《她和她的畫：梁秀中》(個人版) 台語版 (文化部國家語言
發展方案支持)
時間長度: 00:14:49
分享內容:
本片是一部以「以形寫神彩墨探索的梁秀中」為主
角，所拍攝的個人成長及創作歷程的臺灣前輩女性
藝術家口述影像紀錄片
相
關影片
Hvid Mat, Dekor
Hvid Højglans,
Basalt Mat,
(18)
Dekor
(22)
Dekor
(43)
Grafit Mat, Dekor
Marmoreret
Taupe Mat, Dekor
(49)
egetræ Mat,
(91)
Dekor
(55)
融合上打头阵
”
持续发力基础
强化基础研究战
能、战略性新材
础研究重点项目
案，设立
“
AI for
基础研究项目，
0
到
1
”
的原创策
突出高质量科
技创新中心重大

..............................

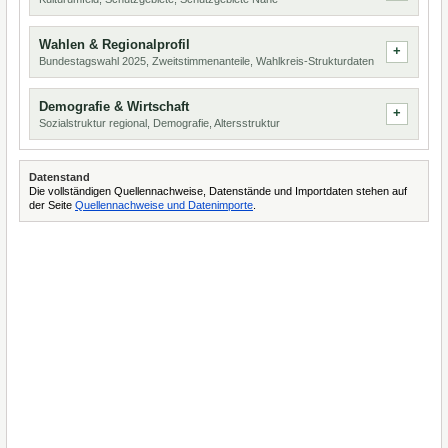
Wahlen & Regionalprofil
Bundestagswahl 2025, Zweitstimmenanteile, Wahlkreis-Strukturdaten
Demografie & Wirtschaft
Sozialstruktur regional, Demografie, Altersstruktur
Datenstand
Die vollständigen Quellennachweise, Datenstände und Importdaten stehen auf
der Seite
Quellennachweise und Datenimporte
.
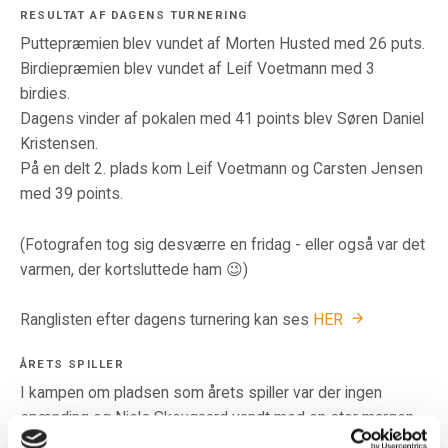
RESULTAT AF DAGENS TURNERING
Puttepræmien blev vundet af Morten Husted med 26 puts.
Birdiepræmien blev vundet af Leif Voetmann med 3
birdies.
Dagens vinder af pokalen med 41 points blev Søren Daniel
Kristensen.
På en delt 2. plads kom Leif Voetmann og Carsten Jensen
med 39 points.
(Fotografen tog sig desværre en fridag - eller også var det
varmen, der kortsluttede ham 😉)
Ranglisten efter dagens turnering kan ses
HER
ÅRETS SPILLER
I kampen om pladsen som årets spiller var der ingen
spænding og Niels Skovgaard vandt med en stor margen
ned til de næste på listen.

..............................

• [ASSIGNMENT] Search the records for the string "points" and report each line that has it.

• [EXERCISE RESULT]
Dagens vinder af pokalen med 41 points blev Søren Daniel
med 39 points.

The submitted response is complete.